* **Work to complete**
In the records below, find the line that contains "चिनिन्छ,ज्यान हत्केलामा राखेर" and repeat it, along with each line after it, exactly as written.

:: Material provided

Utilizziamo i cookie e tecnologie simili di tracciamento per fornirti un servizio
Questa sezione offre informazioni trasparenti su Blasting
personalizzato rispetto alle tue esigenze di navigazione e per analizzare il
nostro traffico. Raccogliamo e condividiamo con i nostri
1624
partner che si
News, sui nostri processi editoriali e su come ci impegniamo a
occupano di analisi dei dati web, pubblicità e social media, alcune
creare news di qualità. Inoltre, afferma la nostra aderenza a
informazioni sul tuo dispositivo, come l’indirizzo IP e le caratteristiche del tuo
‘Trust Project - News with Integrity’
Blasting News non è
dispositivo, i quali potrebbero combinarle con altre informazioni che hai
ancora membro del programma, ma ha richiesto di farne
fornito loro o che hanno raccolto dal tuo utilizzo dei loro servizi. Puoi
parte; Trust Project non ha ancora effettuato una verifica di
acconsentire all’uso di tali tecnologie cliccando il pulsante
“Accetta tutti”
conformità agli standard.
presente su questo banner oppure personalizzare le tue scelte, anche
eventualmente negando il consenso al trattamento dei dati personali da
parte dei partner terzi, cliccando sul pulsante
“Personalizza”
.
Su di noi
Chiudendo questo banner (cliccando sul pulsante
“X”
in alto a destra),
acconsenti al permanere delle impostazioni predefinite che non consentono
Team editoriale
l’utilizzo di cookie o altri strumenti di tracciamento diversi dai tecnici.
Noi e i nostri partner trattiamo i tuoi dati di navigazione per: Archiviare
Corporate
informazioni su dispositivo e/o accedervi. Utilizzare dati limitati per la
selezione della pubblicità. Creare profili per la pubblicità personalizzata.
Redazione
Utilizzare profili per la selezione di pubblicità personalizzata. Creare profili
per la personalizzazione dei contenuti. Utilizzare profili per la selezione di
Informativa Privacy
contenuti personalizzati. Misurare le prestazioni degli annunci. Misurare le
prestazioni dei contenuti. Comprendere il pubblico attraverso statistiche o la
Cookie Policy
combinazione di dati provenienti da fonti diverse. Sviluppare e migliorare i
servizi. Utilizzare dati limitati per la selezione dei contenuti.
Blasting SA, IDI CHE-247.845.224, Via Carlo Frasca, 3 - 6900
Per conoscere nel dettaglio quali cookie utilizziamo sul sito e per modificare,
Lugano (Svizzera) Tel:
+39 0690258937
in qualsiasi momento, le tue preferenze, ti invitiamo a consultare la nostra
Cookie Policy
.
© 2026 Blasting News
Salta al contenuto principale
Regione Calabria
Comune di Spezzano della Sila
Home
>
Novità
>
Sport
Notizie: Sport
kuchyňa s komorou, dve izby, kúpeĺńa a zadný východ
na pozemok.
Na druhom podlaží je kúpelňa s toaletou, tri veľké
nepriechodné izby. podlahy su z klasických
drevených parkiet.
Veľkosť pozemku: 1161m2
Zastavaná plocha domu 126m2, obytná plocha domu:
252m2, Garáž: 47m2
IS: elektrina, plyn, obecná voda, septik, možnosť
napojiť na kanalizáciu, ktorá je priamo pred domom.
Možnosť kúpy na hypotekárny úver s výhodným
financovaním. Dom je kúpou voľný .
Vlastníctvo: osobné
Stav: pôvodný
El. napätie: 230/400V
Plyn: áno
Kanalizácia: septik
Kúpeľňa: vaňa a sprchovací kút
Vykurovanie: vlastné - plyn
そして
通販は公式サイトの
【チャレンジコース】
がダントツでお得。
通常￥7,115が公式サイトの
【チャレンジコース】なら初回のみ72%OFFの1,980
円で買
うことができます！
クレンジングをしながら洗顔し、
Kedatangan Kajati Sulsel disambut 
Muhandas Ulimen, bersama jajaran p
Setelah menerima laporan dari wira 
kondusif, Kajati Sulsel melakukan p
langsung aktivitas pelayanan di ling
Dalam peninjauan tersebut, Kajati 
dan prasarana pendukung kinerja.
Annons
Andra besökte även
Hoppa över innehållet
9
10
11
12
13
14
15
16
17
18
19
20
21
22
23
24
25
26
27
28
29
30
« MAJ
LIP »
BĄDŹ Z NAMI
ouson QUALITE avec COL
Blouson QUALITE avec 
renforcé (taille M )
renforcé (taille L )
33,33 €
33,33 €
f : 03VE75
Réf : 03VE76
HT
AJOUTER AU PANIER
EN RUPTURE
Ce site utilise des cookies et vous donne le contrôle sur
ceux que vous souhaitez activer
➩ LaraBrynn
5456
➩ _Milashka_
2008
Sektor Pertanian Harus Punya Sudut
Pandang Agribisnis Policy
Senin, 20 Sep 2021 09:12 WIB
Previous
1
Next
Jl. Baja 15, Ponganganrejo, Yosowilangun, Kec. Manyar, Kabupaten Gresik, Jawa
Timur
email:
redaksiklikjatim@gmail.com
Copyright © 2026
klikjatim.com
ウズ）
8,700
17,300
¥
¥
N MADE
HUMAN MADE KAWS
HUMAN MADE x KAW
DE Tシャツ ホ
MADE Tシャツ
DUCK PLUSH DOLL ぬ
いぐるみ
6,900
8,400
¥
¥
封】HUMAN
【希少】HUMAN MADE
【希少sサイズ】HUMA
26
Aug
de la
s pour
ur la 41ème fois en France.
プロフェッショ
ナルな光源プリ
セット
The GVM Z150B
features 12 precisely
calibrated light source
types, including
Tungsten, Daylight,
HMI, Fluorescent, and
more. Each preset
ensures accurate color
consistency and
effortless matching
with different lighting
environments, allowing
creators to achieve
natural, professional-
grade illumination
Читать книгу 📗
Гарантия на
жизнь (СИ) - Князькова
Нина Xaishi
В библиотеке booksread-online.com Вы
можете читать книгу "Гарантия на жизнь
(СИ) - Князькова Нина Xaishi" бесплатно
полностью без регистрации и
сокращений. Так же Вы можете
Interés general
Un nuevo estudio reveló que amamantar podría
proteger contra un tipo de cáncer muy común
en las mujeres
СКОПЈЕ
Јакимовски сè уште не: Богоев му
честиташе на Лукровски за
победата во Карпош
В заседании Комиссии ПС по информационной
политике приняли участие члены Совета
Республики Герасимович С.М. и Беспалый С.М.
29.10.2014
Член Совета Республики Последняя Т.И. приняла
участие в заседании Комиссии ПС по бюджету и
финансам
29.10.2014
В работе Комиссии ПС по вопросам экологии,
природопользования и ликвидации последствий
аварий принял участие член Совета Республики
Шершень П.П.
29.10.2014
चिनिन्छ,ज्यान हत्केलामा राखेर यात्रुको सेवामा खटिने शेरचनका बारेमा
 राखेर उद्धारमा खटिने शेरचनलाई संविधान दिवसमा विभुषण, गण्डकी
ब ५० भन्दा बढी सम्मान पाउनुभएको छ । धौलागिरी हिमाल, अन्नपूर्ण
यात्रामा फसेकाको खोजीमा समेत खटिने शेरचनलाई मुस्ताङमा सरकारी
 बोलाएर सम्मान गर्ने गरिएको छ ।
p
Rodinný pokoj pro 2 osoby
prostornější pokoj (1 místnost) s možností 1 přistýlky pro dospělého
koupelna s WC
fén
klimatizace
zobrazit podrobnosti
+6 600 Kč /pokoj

::::

* **Solution to this exercise**
चिनिन्छ,ज्यान हत्केलामा राखेर यात्रुको सेवामा खटिने शेरचनका बारेमा
 राखेर उद्धारमा खटिने शेरचनलाई संविधान दिवसमा विभुषण, गण्डकी
ब ५० भन्दा बढी सम्मान पाउनुभएको छ । धौलागिरी हिमाल, अन्नपूर्ण
यात्रामा फसेकाको खोजीमा समेत खटिने शेरचनलाई मुस्ताङमा सरकारी
 बोलाएर सम्मान गर्ने गरिएको छ ।
p
Rodinný pokoj pro 2 osoby
prostornější pokoj (1 místnost) s možností 1 přistýlky pro dospělého
koupelna s WC
fén
klimatizace
zobrazit podrobnosti
+6 600 Kč /pokoj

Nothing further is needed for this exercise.